Latihan>
**1)** Salin kata demi kata bagian teks tentang cara Charlotte Mason melatih anak menulis, mulai dari "Fokus dan Sempurna" dan terus sampai "(atau malah lebih).".
**2)** Tolong lanjutkan teks tentang cara Charlotte Mason melatih anak menulis, dimulai sesudah kalimat terakhirnya.

Bagian Teks>
⁂
Short lessons, kata Charlotte Mason. Cukup 5-10 menit sehari, asalkan metodenya tepat anak akan menuai banyak manfaat. Sebaliknya, menyuruh anak belajar menulis dengan durasi panjang, bahkan sampai berlembar-lembar, bisa jadi kontraproduktif jika materi dan pendekatannya keliru.
Tujuan utama pendidikan CM adalah pendidikan karakter. Setiap kegiatan belajar adalah medium penanaman kebiasaan-kebiasaan baik dan suplai ide-ide inspiratif. Ketika mendampingi anak berlatih menulis pun, tujuan itu harus praktisi CM ingat lekat-lekat.
Fokus dan Sempurna
Bagaimana cara Anda melatih anak atau siswa Anda belajar menulis? Setahu saya, yang jamak dikerjakan guru adalah membuatkan contoh huruf, kata, atau kalimat. Kemudian anak diminta menirukannya atau mencontohnya berkali-kali, sampai selembar penuh (atau malah lebih).
⁂
Data yang Diberikan>
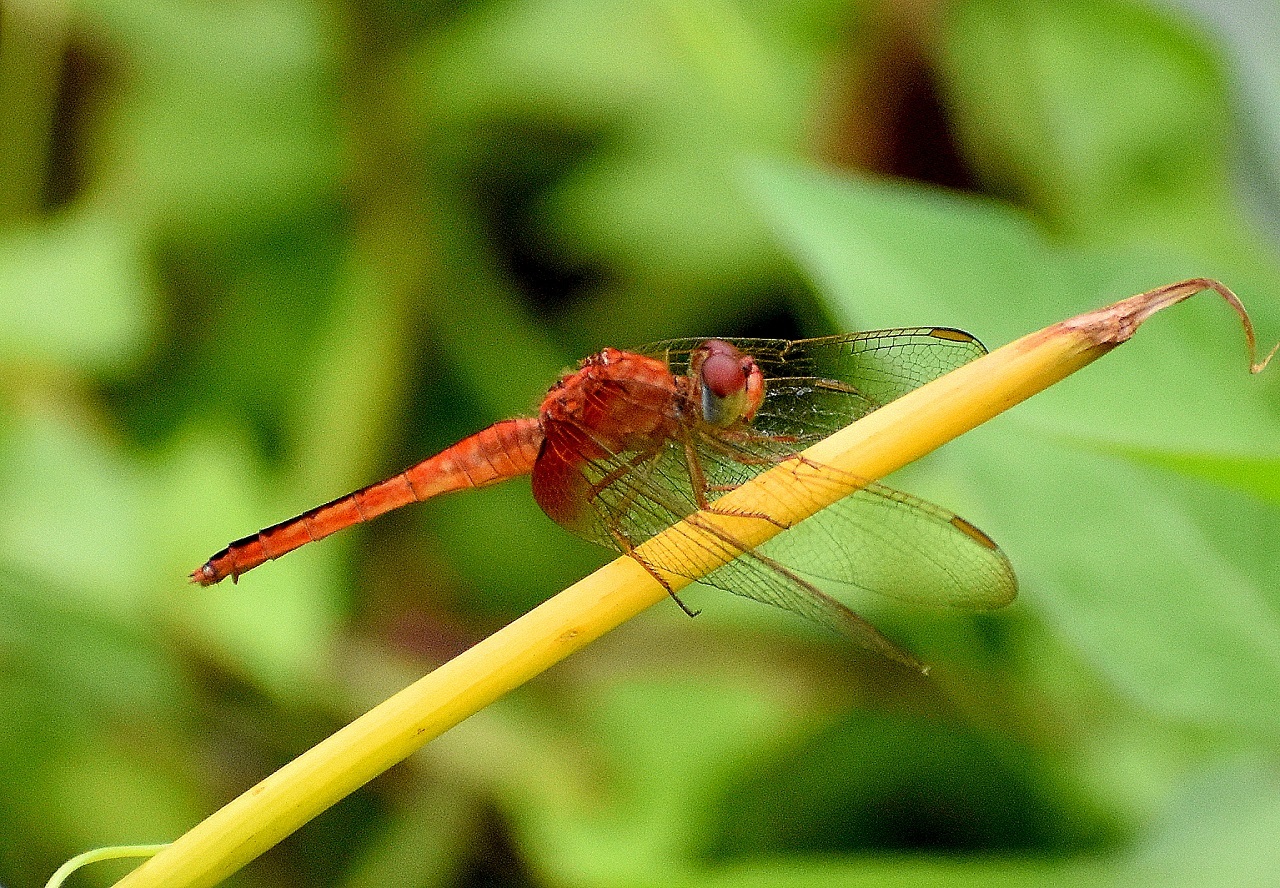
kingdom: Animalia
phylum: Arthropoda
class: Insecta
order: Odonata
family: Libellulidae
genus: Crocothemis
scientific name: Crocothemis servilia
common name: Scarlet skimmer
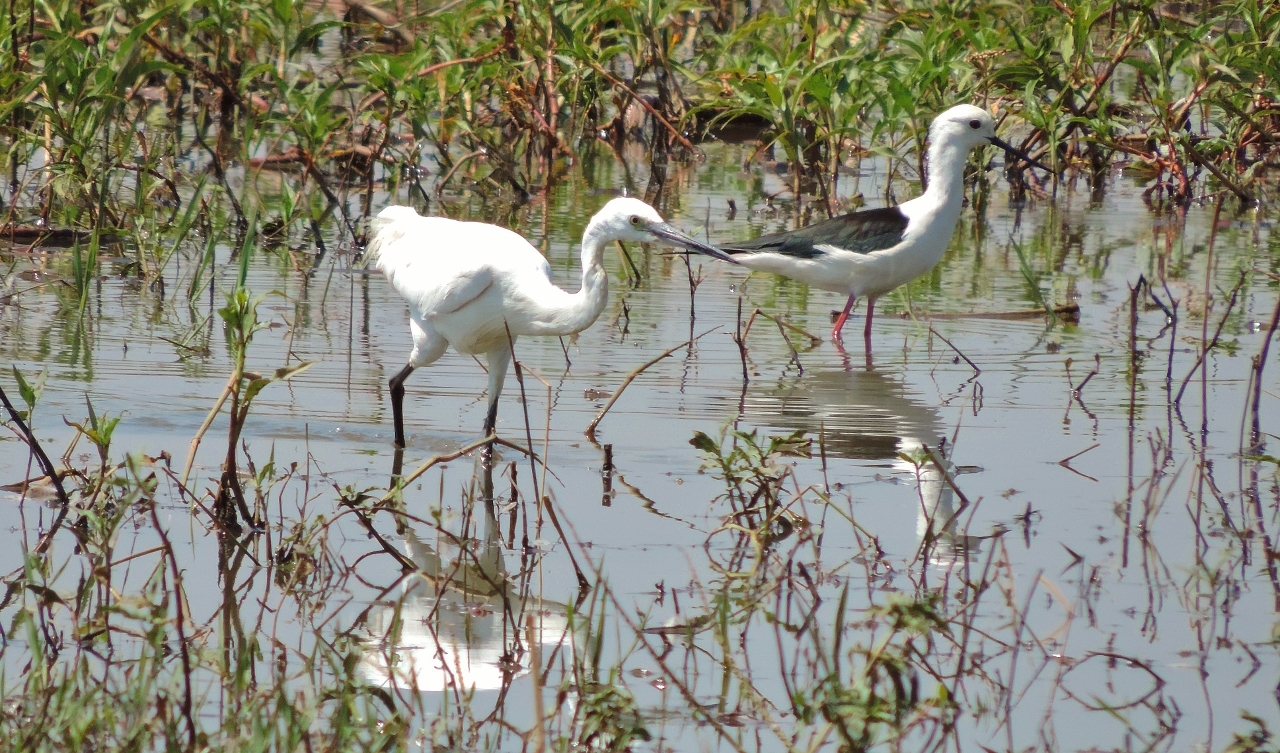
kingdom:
⁂
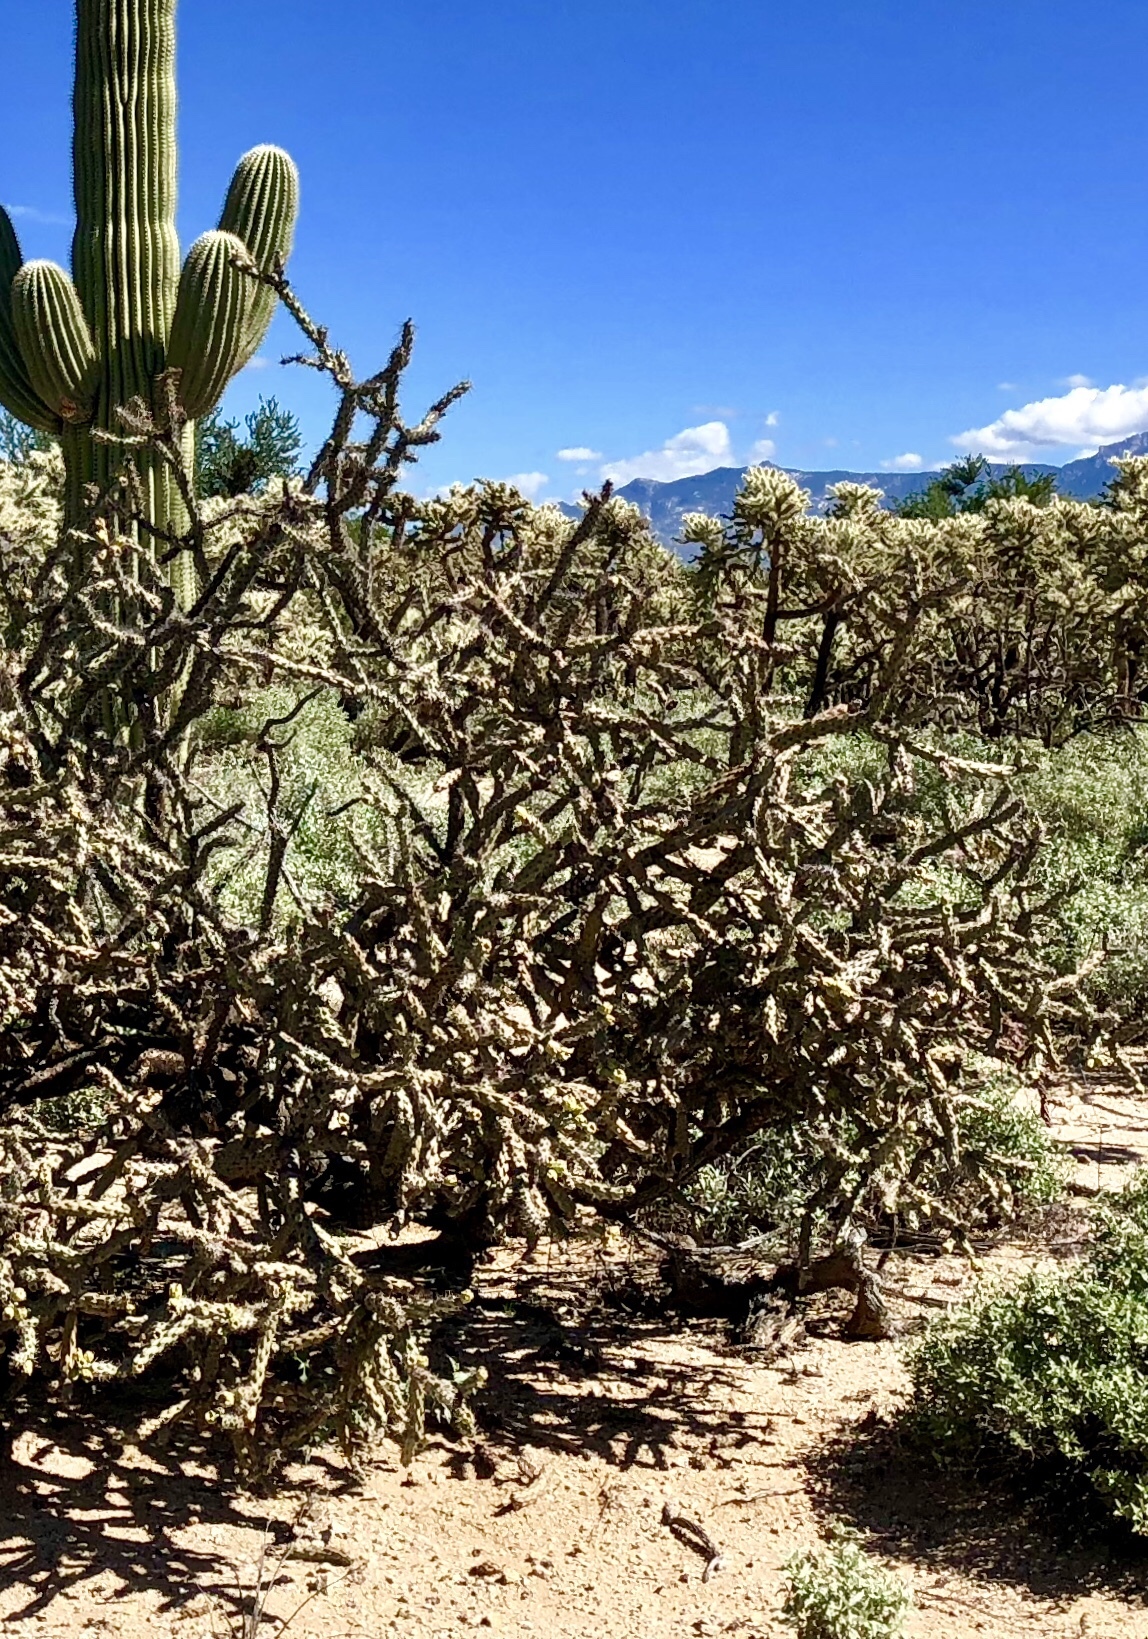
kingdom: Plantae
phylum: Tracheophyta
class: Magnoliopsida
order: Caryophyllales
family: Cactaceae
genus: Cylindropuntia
⁂
Jawaban Latihan>
**1)**
Fokus dan Sempurna
Bagaimana cara Anda melatih anak atau siswa Anda belajar menulis? Setahu saya, yang jamak dikerjakan guru adalah membuatkan contoh huruf, kata, atau kalimat. Kemudian anak diminta menirukannya atau mencontohnya berkali-kali, sampai selembar penuh (atau malah lebih).

**2)**
Selama anak menulis, acap guru membiarkan dia berusaha sendiri tanpa dipantau. Anak mau melamun atau serius selama jam latihan menulis, terserah dia, yang penting saat waktunya dikumpulkan, tugas itu sudah selesai. Setelah itu, tinggal guru mengkoreksi dengan tinta merah: oh ini keliru, oh ini jelek. Kasih catatan sedikit di sana-sini, lalu guru mengakhiri dengan memberi nilai dan coretan khas yang seperti huruf sambung l meliuk-liuk itu – tanda ketuntasan.
Praktik ini bermasalah dari sudut pandang CM karena tidak melatihkan kebiasan-kebiasaan baik pada anak. Dua kebiasaan baik yang utama dalam hal ini adalah fokus (habit of attention) dan melakukan segala sesuatu sebaik-baiknya (habit of perfect execution).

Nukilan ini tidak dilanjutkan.